ABOUT THIS EXERCISE –
Make an exact copy of the listing so that no picture is carried over.

PROVIDED MATERIAL –
....

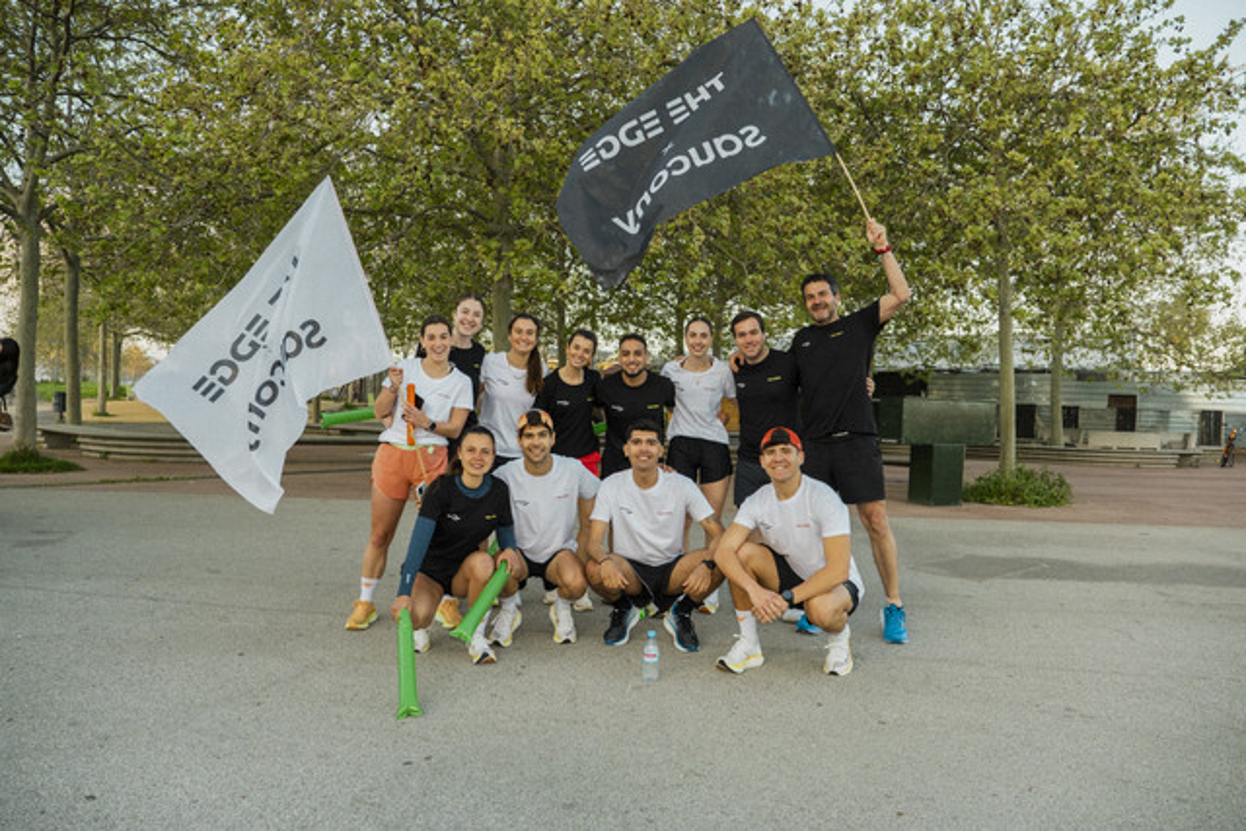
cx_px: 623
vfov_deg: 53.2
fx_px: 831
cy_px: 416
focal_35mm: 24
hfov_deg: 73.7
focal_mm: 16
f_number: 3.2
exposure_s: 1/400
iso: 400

....

OUTPUT FOR THIS TASK –
cx_px: 623
vfov_deg: 53.2
fx_px: 831
cy_px: 416
focal_35mm: 24
hfov_deg: 73.7
focal_mm: 16
f_number: 3.2
exposure_s: 1/400
iso: 400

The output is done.